The Beggar's Opera - Royal Opera House Linbury Studio, 22 January 2009
After some harsh first night reviews for The Beggar's Opera, I was prepared for the worst. Some went so far as to say the ROH should have chosen a different arrangement of John Gay's 1729 words in place of Britten's. And it does seem the show's problems rest as much with the source material as with this new production by Justin Way. No surprise that it's one of Britten's least-performed works. But as the latest episode in the ROH's one-a-year slog through the entire Britten operatic opus, it had to be tackled sometime.
The question is why they stuck so reverentially to the original 1948 performing version. The issue is not the music itself. Britten's arrangements of the tunes (all that remains of the original 18th century songs) are spare and lively if not quite dripping with invention. They don't need changing in any way, and Christian Curnyn presented them ably enough from the pit.
The problems start when the music stops. There's just too much chat between songs. Partly Gay's original, partly added in 1948 by the producer of the first performances, it dates and clutters the opera, adding little in dramatic or structural terms. The performers here didn't stand a chance, but even Ian McKellen would have had his work cut out with these lines. Savage pruning would have been perfectly justified. Or why not even a re-write? We accept the loosest of translations for foreign operas - why not do the same for an English one? That's why Brecht and Weill's more drastic reinvention of the original, Die Dreigroschenoper, works over and over again.
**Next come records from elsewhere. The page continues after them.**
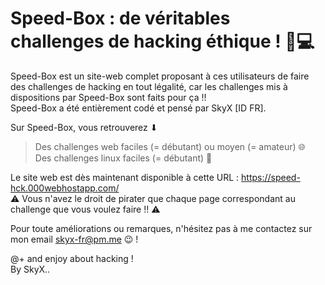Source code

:# Speed-Box : de véritables challenges de hacking éthique ! 👑💻

Speed-Box est un site-web complet proposant à ces utilisateurs de faire des challenges de hacking en tout légalité, car les challenges mis à dispositions par Speed-Box sont faits pour ça !! <br>Speed-Box a été entièrement codé et pensé par SkyX [ID FR].

Sur Speed-Box, vous retrouverez ⬇
> Des challenges web faciles (= débutant) ou moyen (= amateur) 🌐<br>
> Des challenges linux faciles (= débutant) 🐧 <br>

Le site web est dès maintenant disponible à cette URL : https://speed-hck.000webhostapp.com/<br>
⚠ Vous n'avez le droit de pirater que chaque page correspondant au challenge que vous voulez faire !! ⚠<br>

Pour toute améliorations ou remarques, n'hésitez pas à me contactez sur mon email <skyx-fr@pm.me> 😉 !<br>

@+ and enjoy about hacking !<br>
By SkyX..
They scrubbed the slate clean and created not just an arrangement or a German version, but a complete adaptation, one that speaks to the audiences of our day just as it did to theirs.
The production never quite clears the hurdles that the raw material imposes. With a mock-up of Covent Garden's main house seating on stage, the implication is that we the viewers are behind the velvet curtain, watching the 'audience'. It's adeptly done, but why? Ditto the barely-signalled near-future setting, which, the fashion police will observe, is costumed more like 2004 (fake Juicy suits? pls...). It's striving for happeningness, but fundamentally it's straight alt.Opera, nothing more than a fresh coat of paint. Plenty of ideas but not enough discipline or focus.
At least the individual performers emerged with some credit - when they weren't chewing through ye olde dialogue anyway. The singers managed better with the speech than the one actor on stage, Sirena Tocco's omnipresent (why?) Beggar. Never was a name (it means 'siren touch' in Italian) less apt. Dressed for some obscure reason as a ROH usher she muttered her lines incomprehensibly and generally looked embarrassed to be there.
Tom Randle's suave Macheath was got up as that old Miami Vicer Roberto Alagna - given the original work's intention to puncture the egos of the 18th century's most prominent opera stars, I'm not certain this is entirely coincidental. Fortunately we were spared the accompanying Angelaness, though we did get a brothel full of assorted tarts in Soho's finest secks-wear.
Jeremy White as Peachum and Donald Maxwell as Lockit gave the dialogue some Chas'n'Dave gorblimey humour, and Susan Bickley made Mrs Peachum a convincing Walford matriarch - though it was odd to hear them revert to conservatory-trained RP for the singing. But it was Frances McCafferty's brief appearance as Mrs Trapes, a Beryl Cook-shaped Scot, that nearly stole the show.